Slowly but surely, Gaddafi became appalled by the impotence of his brother Arabs, who failed to come to his aid when the West imposed sanctions and who invited the U.S. into the region to settle the Iraqi occupation of Kuwait in 1990. Once Gaddafi’s Palestinian friends began negotiating with Israel, he began focusing on Libya’s African rather than Arab alliances. In 2001, he hosted the inaugural meeting of the new African Union.

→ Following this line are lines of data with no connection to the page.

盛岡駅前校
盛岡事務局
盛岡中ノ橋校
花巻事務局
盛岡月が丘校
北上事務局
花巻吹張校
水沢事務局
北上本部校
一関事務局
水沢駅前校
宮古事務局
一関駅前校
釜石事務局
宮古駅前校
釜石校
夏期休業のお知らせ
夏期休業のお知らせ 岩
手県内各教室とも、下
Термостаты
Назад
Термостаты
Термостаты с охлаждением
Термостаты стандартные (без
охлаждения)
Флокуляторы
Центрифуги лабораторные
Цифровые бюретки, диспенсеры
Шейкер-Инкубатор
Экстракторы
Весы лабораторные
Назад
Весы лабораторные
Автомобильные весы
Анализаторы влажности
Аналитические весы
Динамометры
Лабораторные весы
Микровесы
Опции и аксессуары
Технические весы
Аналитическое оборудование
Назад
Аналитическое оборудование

By then, Gaddafi was looking hard for a way out of Libya’s isolation, which was hurting its vital petroleum industry; in fact, U.S. oil companies were lobbying hard from the mid 1990s for a rehabilitation of Libya, in order to be there first in the upgrading of its aging oil infrastructure. As American and international sanctions were taking their toll and the stagnation was slowly killing Gadfhafi’s regime, he offered a major gesture, turning Libyan intelligence agents over for trial in the downing of of Pan Am Flight 103 over Lockerbie, Scotland.

It wasn’t too long ago when Gaddafi, not Saddam Hussein or Osama bin Laden, was the enemy Washington loved to hate. The U.S. bombed Tripoli 20 years ago last month, in what amounted to an aerial assassination attempt on Gaddafi himself after President Reagan dubbed Gaddafi the “mad dog” of the Middle East. The Tripoli blitz came amid suspected Libyan involvement in a Berlin terrorist attack that killed two American servicemen. Gaddafi’s international isolation only grew two years later, after Libya was accused in the Lockerbie disaster. Two decades later, Saddam is gone from power, facing trial and possible execution for oppressing his own people, while Gaddafi is back in the good graces of the White House.

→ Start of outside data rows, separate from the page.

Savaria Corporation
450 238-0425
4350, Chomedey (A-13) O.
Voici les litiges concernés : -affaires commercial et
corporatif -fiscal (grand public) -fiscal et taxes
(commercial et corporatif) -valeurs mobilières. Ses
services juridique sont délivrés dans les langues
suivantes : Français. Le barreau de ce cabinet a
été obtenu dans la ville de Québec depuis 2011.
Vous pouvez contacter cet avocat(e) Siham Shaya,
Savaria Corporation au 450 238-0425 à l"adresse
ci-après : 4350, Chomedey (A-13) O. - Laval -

The Bush Administration has been quick to stress Libya’s comeback as a model that Iran and North Korea should now follow. But it may have been Gaddafi’s rogue pursuit of nuclear weapons, more than anything else, that made Rice’s announcement Monday possible. As Gaddafi sees it, Libya’s nuke program gave him some much-needed leverage in his dealings with Washington. The bargain gave each what they needed: Gaddafi is a pariah no more, and the Bush administration has a success story in the Middle East.

It’s not necessarily the complete success Bush may have had in mind. In citing Gaddafi as a model, Rice has signaled the Administration’s priority for security over the cause of freedom that both Gaddafi and Bush love to talk about. Even though Gaddafi has done little to loosen his dictatorship, British Prime Minister Tony Blair and French President Jacques Chirac, among other statesmen, have already visited Libya to signal the West’s pleasure. President Bush, or his successor, could be next to visit the leader in his tent.

Gaddafi was right, it turns out, when he concluded our last interview in wonderment. “The world,” he said, “is changing so dramatically.”